Mars launched its M&M’s Fans of Wind campaign in New York last week.
Mars launched its M&M’s Fans of Wind campaign in New York last week.

Over the past few weeks, the world has heard more from Mars - the company - than ever before.

Best known for our brands, such as M&M’s, we tended to let them do the talking. As a private, family owned company, we focused on running our business without the need for fanfare and proclamations. When it comes to sustainability, we’ve been content to let our actions speak louder than our words.

In recent weeks we have taken a different approach, because we see the scale of the challenge we collectively must overcome and the opportunity for business to find its voice on these issues.

At the start of September, we unveiled our Sustainable in a Generation Plan, our commitment to invest almost $1 billion over the next few years to tackle urgent threats facing the planet, including climate change, poverty in the supply chain, and scarcity of resources.

Last week, as the world’s leading policymakers, NGOs and business leaders gathered in New York for Climate Week and the United Nations General Assembly, we spent time reiterating and reinforcing our position in order to drive the change that needs to happen now to address these critical challenges and secure the future of the planet.

If you can’t find your voice when the health of the planet it at risk, when can you?

Speaking out at a time like this is critical because we appreciate the role business has to play in driving change at scale. That’s why our Sustainable in a Generation Plan focuses on areas where Mars can impact change on some of the world’s biggest problems, including water security, deforestation, smallholder poverty, and food security.

We also know that, increasingly, our consumers care about these issues as much as we do, which is why our M&M’s Fans of Wind campaign - launched in New York last week - has been a key element of our approach as a way of reaching consumers with a simple message around the positive benefits of renewable energy.
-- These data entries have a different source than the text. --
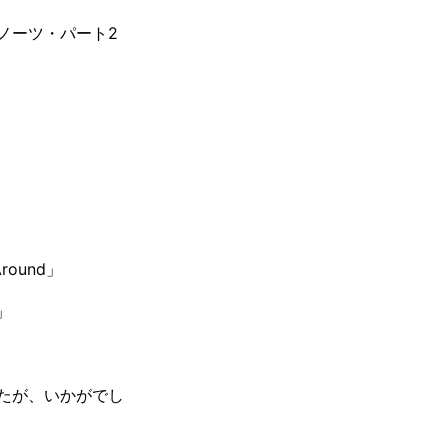
ーノーツ・パート2
round」
」
たが、いかがでし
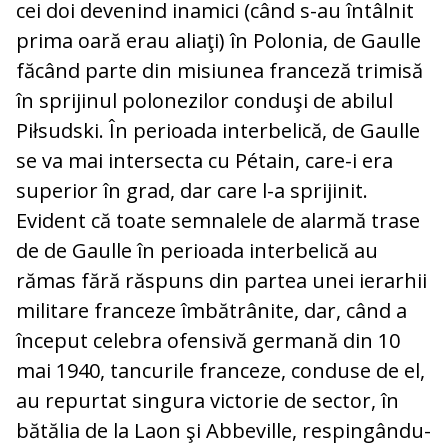
cei doi devenind inamici (când s-au în­tâlnit
prima oară erau aliaţi) în Polonia, de Gaulle
făcând parte din misiunea fran­ceză trimisă
în sprijinul polonezilor con­duşi de abilul
Piłsudski. În perioada inter­belică, de Gaulle
se va mai intersecta cu Pé­tain, care-i era
superior în grad, dar ca­re l-a sprijinit.
Evident că toate semnalele de alarmă trase
de de Gaulle în perioada interbelică au
rămas fără răspuns din par­tea unei ierarhii
militare franceze îm­bă­trâ­nite, dar, când a
început celebra ofensivă germană din 10
mai 1940, tancurile fran­ceze, conduse de el,
au repurtat singura victorie de sector, în
bătălia de la Laon şi Abbeville, respingându-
Ultimately, this isn’t just about doing our part or doing incrementally better, it’s about doing what is right and being guided by the science and data on the change that needs to happen.

We’ve been very clear we cannot do this alone. We know we need to play our part to mobilize the widest possible range of stakeholders to drive change at scale.
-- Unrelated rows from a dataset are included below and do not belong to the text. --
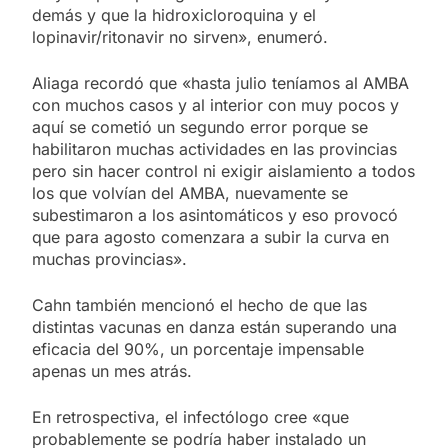
demás y que la hidroxicloroquina y el
lopinavir/ritonavir no sirven», enumeró.
Aliaga recordó que «hasta julio teníamos al AMBA
con muchos casos y al interior con muy pocos y
aquí se cometió un segundo error porque se
habilitaron muchas actividades en las provincias
pero sin hacer control ni exigir aislamiento a todos
los que volvían del AMBA, nuevamente se
subestimaron a los asintomáticos y eso provocó
que para agosto comenzara a subir la curva en
muchas provincias».
Cahn también mencionó el hecho de que las
distintas vacunas en danza están superando una
eficacia del 90%, un porcentaje impensable
apenas un mes atrás.
En retrospectiva, el infectólogo cree «que
probablemente se podría haber instalado un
Last week, Mars leaders were involved in over 70 meetings and events with governmental leaders, policymakers, officials, business peers, and NGOs. Our engagement involved our chairman Stephen Badger, board member Frank Mars, and three members of our Mars leadership team, as well as number of our other global leaders.

We signed a Memorandum of Understanding with the International Fund for Agricultural Development to support projects designed to improve the livelihoods and economic opportunities of smallholder farmers.

We partnered with Project Everyone to bring Global Goals M&M’s to thousands of people at events in New York. Our Thriving People workshop asked NGOs and civil society to scrutinize and critique our work and tell us what we need to do better and how they can help.

Our sustainability experts hosted Facebook Live chats to reach a digital audience, including many of our 100,000 associates worldwide. The launch of our M&M’s Fans of Wind campaign in Times Square and M&M’s World asked consumers to get on board by pledging their support for renewable energy.

And it does not end here.

Stepping forward so publicly does not necessarily come naturally for Mars, but it does give us a better chance of building the coalitions the world needs to deliver on the UN’s Sustainable Development Goals and the Paris Climate Agreement, and to create an understanding of how important it is for business to stand up and be counted on these critical issues.